**** Selected text ****
Can Kenneth Weiss, founder of Security Dynamics, become a key player in mobile payments?
1. Our mobile phones will soon do the job of all of those rectangular pieces of plastic that crowd our wallets, whether Charlie Cards or AmEx cards.
2. Securing our phones, and protecting the wireless transactions they engage in, will require a high grade of authentication — a way for you to prove that it's really you using your Blackberry to buy that diamond engagement ring at Tiffany.
Mobile phone makers are racing to add so-called NFC (near-field communication) chips to their handsets, which would enable phones to communicate directly with cash registers. Credit card issuers like Visa are keenly interested in mobile payments, and several wireless carriers got together last November to form ISIS, a joint venture focused on developing "mobile wallet" technology. Earlier this year, PayPal acquired Fig Card, a small Boston company that had been developing its own mobile payment solution linking phones with cash registers.
I had lunch last week with Weiss to talk about his approach to the opportunity. Weiss was the founder and long-time CEO of Security Dynamics, the company that developed the SecurID token that millions of employees use to access their company's computer networks. Security Dynamics acquired RSA Security, adopted that name, and eventually was gobbled up by EMC. (Weiss was chairman and CTO of Security Dynamics when the company went public in 1994, but he left in 1996, a decade before the EMC acquisition and well before SecurID's recent security problems.)
"Identification is at the core of most of what we do today," Weiss says, "whether we're buying something at a store or traveling through an airport." He says the authentication system designed by his company, Universal Secure Registry, will offer a higher level of security on a mobile phone than you get today from a traditional credit card or passport.
First, Weiss says that none of your sensitive information — like a credit card account number or social security number — should be stored on your phone or transmitted via Bluetooth, WiFi, or any other wireless protocol over the ether. All of that, in the USR system, remains on a secure server inside a data center.
**** Rows ****
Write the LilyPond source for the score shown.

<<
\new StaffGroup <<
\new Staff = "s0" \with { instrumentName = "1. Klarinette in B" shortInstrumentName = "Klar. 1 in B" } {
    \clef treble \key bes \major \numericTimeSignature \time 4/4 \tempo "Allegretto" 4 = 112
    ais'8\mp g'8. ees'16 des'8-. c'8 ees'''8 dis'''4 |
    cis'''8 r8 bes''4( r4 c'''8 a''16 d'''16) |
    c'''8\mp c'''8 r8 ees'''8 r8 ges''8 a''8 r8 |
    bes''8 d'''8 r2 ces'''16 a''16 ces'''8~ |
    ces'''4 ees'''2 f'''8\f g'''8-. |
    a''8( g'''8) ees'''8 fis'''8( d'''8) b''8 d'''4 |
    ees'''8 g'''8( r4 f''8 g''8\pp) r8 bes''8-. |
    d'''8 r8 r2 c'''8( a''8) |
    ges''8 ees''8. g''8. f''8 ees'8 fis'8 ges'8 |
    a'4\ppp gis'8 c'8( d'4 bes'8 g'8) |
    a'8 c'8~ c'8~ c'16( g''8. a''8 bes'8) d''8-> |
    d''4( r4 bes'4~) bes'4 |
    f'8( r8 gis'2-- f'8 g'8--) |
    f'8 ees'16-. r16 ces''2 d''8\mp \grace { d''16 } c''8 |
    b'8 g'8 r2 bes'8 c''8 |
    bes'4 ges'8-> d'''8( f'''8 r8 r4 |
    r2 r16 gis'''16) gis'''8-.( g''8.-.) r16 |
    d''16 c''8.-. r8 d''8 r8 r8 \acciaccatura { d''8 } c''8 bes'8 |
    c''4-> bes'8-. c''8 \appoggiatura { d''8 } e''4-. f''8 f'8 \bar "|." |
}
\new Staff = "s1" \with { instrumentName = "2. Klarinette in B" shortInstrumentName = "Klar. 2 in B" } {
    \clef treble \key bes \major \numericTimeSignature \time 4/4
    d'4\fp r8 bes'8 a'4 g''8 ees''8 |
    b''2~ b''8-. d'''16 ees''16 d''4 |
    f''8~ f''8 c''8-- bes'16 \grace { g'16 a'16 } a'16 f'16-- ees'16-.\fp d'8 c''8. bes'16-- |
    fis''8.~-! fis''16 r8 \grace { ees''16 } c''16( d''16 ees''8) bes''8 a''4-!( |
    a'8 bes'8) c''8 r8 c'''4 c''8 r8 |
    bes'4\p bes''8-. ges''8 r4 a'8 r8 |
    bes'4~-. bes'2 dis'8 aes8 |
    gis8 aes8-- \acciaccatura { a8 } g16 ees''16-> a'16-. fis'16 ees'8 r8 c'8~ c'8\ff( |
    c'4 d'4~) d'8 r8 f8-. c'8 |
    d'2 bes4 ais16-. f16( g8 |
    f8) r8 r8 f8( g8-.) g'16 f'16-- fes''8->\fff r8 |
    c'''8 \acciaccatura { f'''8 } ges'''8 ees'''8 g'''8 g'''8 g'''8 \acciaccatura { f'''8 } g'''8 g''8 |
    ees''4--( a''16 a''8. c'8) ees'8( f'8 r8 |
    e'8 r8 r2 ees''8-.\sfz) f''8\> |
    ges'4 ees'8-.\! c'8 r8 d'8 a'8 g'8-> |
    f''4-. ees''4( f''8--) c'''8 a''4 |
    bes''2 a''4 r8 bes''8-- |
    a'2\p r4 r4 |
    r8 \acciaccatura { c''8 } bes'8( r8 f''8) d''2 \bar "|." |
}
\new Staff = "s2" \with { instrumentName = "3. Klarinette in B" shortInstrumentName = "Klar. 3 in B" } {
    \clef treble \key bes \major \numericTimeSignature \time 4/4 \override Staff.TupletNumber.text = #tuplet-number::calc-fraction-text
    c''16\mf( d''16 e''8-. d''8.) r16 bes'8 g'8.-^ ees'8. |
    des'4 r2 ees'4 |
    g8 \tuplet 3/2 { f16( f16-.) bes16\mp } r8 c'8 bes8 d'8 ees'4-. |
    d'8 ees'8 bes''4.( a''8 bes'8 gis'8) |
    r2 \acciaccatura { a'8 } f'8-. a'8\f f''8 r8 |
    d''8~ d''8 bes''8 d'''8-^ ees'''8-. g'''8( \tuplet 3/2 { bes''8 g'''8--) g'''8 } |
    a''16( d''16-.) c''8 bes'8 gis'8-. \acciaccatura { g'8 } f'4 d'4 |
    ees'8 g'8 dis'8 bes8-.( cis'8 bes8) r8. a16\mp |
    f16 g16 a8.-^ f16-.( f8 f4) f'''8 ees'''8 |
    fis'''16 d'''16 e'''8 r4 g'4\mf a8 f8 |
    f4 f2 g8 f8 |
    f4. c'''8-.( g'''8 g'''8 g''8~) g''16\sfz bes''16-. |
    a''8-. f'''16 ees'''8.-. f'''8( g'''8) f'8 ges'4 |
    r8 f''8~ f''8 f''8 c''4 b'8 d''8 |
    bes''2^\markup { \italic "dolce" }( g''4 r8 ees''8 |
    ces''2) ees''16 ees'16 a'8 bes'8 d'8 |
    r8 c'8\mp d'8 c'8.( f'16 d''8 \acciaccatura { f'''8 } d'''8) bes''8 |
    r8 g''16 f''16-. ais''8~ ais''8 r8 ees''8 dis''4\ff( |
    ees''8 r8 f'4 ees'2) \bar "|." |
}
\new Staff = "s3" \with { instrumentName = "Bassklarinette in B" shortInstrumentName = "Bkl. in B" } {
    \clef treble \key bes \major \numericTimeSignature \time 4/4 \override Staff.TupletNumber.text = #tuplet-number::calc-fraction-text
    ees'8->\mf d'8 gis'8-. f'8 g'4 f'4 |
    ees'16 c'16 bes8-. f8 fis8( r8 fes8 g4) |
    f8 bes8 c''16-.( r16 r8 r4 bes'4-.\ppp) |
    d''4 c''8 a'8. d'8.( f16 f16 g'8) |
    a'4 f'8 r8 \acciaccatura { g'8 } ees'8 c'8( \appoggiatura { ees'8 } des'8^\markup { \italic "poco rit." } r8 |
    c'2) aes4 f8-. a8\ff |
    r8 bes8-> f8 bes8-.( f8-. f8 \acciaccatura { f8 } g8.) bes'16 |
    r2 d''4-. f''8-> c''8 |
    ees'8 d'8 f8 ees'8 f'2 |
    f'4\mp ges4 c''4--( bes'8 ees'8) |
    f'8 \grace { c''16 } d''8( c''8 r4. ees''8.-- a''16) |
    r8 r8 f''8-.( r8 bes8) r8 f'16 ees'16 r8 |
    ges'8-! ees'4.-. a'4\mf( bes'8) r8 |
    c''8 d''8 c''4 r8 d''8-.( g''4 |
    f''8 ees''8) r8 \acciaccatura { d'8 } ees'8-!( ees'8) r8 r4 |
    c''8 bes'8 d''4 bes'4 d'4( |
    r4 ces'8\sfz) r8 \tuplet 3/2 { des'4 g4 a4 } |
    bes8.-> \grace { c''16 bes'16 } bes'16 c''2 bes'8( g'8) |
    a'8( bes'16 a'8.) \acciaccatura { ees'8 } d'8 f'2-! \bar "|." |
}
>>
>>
****
### Requirement 1
According to the article on mobile payments, which company did PayPal acquire earlier this year?
### Requirement 2
Set down the passage of the article on mobile payments that starts with the words "2. Securing our" and ends with "phones with cash registers.".
### Requirement 3
Which companies does the article on mobile payments describe as acquiring another company?
Rely only on the article on mobile payments to complete this work.

### Task solution 1
Fig Card, a small Boston company.

### Task solution 2
2. Securing our phones, and protecting the wireless transactions they engage in, will require a high grade of authentication — a way for you to prove that it's really you using your Blackberry to buy that diamond engagement ring at Tiffany.
Mobile phone makers are racing to add so-called NFC (near-field communication) chips to their handsets, which would enable phones to communicate directly with cash registers. Credit card issuers like Visa are keenly interested in mobile payments, and several wireless carriers got together last November to form ISIS, a joint venture focused on developing "mobile wallet" technology. Earlier this year, PayPal acquired Fig Card, a small Boston company that had been developing its own mobile payment solution linking phones with cash registers.

### Task solution 3
Security Dynamics, EMC, PayPal